Do Not Make These Expensive Mistakes With Your Medicare Coverage

I got a call from my office the other day and said a confused and desperate couple had come in and needed some help with Medicare Part D coverage. The office told me that the plan would not cover one of their expensive medicines! It was not long before I realized that the mess was bigger than a simple phone call and I made an appointment to meet them. I had no idea what I was going into!

At the meeting, I began to ask questions as I would normally do, to try to understand what the problems were and how they developed. I found out that the woman was on Medicare at the beginning of the year because she had left her husband’s insurance. Let’s just say she is over 70 years old at the time. Apparently she had decided to take her insurance alone on the phone! I do not want to generalize here, but most people who go out of group insurance and go on Medicare should not run the process alone! You will see why, if I continue with this terrible story.

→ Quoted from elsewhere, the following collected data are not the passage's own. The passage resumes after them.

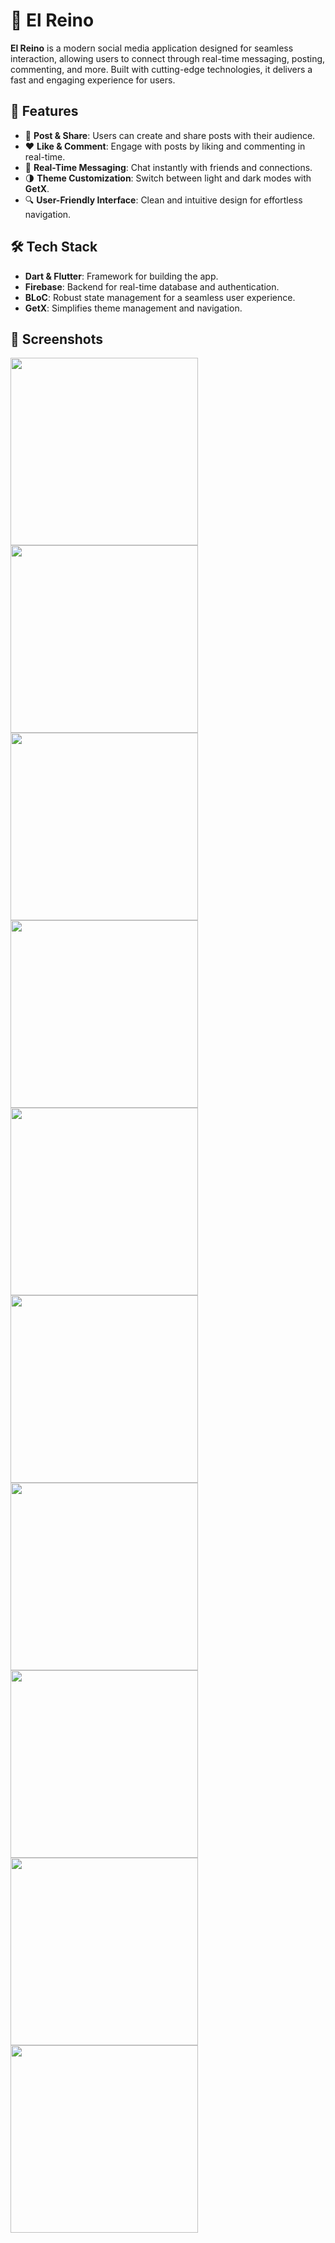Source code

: # 👑 El Reino

**El Reino** is a modern social media application designed for seamless interaction, allowing users to connect through real-time messaging, posting, commenting, and more. Built with cutting-edge technologies, it delivers a fast and engaging experience for users.

## 🚀 Features

- 📝 **Post & Share**: Users can create and share posts with their audience.
- ❤️ **Like & Comment**: Engage with posts by liking and commenting in real-time.
- 💬 **Real-Time Messaging**: Chat instantly with friends and connections.
- 🌗 **Theme Customization**: Switch between light and dark modes with **GetX**.
- 🔍 **User-Friendly Interface**: Clean and intuitive design for effortless navigation.

## 🛠️ Tech Stack

- **Dart & Flutter**: Framework for building the app.
- **Firebase**: Backend for real-time database and authentication.
- **BLoC**: Robust state management for a seamless user experience.
- **GetX**: Simplifies theme management and navigation.

## 📸 Screenshots

<div>
  <img src = "https://github.com/Rwan00/El-Reino/blob/main/screenshots/1.jpg" width = "300">
  <img src = "https://github.com/Rwan00/El-Reino/blob/main/screenshots/2.jpg" width = "300">
</div>

<div>
  <img src = "https://github.com/Rwan00/El-Reino/blob/main/screenshots/3.jpg" width = "300">
  <img src = "https://github.com/Rwan00/El-Reino/blob/main/screenshots/4.jpg" width = "300">
</div>

<div>
  <img src = "https://github.com/Rwan00/El-Reino/blob/main/screenshots/5.jpg" width = "300">
  <img src = "https://github.com/Rwan00/El-Reino/blob/main/screenshots/6.jpg" width = "300">
</div>

<div>
  <img src = "https://github.com/Rwan00/El-Reino/blob/main/screenshots/7.jpg" width = "300">
  <img src = "https://github.com/Rwan00/El-Reino/blob/main/screenshots/8.jpg" width = "300">
</div>

<div>
  <img src = "https://github.com/Rwan00/El-Reino/blob/main/screenshots/9.jpg" width = "300">
  <img src = "https://github.com/Rwan00/El-Reino/blob/main/screenshots/10.jpg" width = "300">
</div>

I found out she was enrolled in a Medicare Part D drug plan and was planning to cover her expensive brand drug. The problem is that the drug costs more than $ 400, and as most agents know, this will put you in the coverage gap.

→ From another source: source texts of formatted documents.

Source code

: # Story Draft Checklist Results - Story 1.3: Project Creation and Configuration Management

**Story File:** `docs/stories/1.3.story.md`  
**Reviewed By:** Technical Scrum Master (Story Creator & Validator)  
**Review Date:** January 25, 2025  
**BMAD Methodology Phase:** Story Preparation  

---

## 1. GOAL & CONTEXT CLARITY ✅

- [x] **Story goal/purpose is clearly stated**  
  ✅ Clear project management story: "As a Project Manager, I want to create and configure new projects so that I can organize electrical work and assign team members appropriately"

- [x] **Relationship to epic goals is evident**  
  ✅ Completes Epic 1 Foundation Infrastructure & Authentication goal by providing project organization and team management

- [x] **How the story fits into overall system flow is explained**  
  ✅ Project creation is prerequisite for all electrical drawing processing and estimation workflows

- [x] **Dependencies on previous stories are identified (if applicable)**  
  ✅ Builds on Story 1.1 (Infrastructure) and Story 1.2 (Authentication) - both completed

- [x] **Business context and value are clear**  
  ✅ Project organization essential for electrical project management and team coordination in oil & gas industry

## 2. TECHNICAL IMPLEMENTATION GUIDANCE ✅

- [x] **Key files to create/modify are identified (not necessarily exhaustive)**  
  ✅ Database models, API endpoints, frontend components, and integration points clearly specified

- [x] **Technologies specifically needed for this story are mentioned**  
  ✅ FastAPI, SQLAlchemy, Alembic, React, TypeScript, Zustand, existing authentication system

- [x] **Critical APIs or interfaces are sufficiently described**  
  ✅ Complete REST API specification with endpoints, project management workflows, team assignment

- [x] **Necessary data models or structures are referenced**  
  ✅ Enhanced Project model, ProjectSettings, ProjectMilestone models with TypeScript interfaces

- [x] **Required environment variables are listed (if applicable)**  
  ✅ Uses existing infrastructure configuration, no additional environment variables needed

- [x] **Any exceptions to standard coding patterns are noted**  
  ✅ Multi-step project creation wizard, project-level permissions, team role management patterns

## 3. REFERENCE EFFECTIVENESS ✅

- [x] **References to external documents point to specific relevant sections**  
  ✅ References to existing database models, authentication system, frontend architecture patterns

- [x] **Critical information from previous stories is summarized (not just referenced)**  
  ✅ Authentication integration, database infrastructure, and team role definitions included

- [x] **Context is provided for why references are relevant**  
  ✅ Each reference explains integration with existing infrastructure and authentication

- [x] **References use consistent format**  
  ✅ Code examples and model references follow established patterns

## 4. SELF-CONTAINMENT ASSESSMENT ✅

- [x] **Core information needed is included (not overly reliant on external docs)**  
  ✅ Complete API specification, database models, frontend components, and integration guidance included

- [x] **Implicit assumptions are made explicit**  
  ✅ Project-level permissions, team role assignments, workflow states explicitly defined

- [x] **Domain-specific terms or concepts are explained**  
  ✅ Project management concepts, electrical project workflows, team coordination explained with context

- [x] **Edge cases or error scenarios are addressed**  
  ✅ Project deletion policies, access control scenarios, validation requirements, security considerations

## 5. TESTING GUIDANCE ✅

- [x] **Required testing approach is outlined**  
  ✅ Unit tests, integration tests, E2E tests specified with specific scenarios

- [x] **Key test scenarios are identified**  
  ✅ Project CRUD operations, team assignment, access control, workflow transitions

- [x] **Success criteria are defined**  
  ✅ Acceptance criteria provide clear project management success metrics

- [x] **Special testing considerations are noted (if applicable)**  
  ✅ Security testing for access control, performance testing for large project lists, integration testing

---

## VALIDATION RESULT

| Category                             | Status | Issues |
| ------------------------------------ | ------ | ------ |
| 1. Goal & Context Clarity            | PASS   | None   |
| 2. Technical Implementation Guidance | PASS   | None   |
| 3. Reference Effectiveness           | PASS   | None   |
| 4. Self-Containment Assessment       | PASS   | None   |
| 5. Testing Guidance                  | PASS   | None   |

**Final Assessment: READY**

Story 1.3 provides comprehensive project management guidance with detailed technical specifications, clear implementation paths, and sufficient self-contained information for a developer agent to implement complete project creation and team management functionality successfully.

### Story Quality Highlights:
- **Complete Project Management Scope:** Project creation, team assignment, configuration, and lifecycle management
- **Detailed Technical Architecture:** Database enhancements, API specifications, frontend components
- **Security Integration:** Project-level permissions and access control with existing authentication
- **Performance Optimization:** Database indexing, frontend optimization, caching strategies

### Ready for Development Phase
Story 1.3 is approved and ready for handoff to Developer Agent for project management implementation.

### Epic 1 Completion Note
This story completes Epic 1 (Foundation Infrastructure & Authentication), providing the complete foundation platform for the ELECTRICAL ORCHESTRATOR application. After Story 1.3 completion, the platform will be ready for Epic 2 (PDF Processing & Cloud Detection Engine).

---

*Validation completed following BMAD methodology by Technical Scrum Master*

She of course did not know anything about it. In fact, she thought the plan would stop covering her drug. Just a short comment here; whoever was the genius that formulated the coverage gap should be required to give lectures throughout the country telling the senior citizens about it.

As I continued to inquire further, I found that she had received a letter in February from her plan saying she had “no credible drug selection” in the past six years, and that if she does not show proof of “Credible Cover” within 60 days, she should have to pay an extra $20 per month, which totals $ 240 per year. It was not so funny in that the husband asked for a file at my request, and at the top of the file was proof of coverage from his former employer. I immediately called the plan and, of course, I was told that it was not in their hands since the expiration of the time and that I should file a Medicare complaint. What a mess! If only they had used an independent, competent, and knowledgeable agent!

However, wherever there is a termite, there is usually another or something like that. So I had to ask for their supplementary coverage, and of course they did not know what they had or what they had done.

I discovered a letter sent by an insurer who said she had applied for a Medicare N supplementary plan, but missed a simple form to complete the process. Immediately, I called the company, and of course you guessed it. There was no cover! They never received the form, and so it was never placed correctly.

P.S. If you receive something about your insurance in your e-mail, you may want to open it and then do the needful.